Que estemos asustados y que se decida confinarnos no beneficia al capitalismo, le daña muy seriamente porque no consumimos y porque, lejos de recluirnos en el conformismo, lo que hace es multiplicar las tensiones sociales... y temo que lo haga con consecuencias indomeñables. No seamos ingenuos. Si no se han tomado medidas más restrictivas ante la evidencia de que está muriendo mucha gente es simplemente porque los agentes económicos presionan a los gobiernos. Por eso se dice eso de que "había que salvar las Navidades". En breve sabremos cuantas vidas se va a cobrar tan loable propósito. Puedo entender que el Gobierno de España se plantee por muchas razones no colapsar la actividad económica. Pero precisamente por esto es tan sonrojante la presunción de muchos de sus hostiles, para los que la covid es una excusa de Iglesias y compañía para imponer medidas de corte estalinista. Eso se ha dicho, y se ha dicho en forma de manifiesto público liderado por personajes como Aznar y Vargas-Llosa. Es tan ridículo como la especie difundida por algún diario conservador, que tilda a los ravers de Llinars de "antisistema". No, no son anti-sistema. La exigencia de un inexistente derecho a divertirse proviene de la misma degradación de la capacidad crítica de la ciudadanía que advierto en quienes alimentan la conspiranoia de un supuesto "terrorismo pandémico". 

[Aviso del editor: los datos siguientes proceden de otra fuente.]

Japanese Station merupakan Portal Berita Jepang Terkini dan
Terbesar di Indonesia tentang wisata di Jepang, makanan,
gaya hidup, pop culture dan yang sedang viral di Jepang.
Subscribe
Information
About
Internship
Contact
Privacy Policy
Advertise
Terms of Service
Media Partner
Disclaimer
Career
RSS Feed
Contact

El verdadero cáncer que destruye la democracia no es encuentra en los cenáculos de los supuestos conspiradores, sino en una gran lógica que dura décadas y que cuyo efecto a largo plazo es la individualización de la sociedad. O, si lo prefieren, la desactivación de las redes de cooperación entre ciudadanos.  La "protesta a la carta", que exige imbecilidades como el derecho a divertirse o a poblar las calles en medio de una epidemia brutal, es la misma que demanda financiación pública para las pseudoterapias o exige a los gobiernos que desclasifiquen la información que nos ocultan sobre visitas alienígenas. Triste destino el de la Revolución si sus últimos estertores van a quedarse en semejantes gilipolleces. 


Yo sugeriría a mis conciudadanos volver a Kant y a Voltaire o, si no les gusta la ensayística, a Kafka, a Camus y a Saramago. De otro lado, se me ocurren algunas enseñanzas aprovechables de toda esta desdicha. Por ejemplo, que necesitamos instituciones sólidas y con poder global para proteger a los ciudadanos de las amenazas que les rodean por todas partes. Hace ya casi cuarenta años que Margaret Thatcher, uno de los personajes más tóxicos de la historia contemporánea, dijo que "la sociedad no existe, sólo existen los individuos". Hemos necesitado dos crisis terribles en esta década para entender que el hechizo del neoliberalismo era mentira. En otras palabras, solo la cooperación y el cuidado mutuo pueden salvarnos. 


¿Seguimos haciendo el imbécil o escarmentamos de una vez?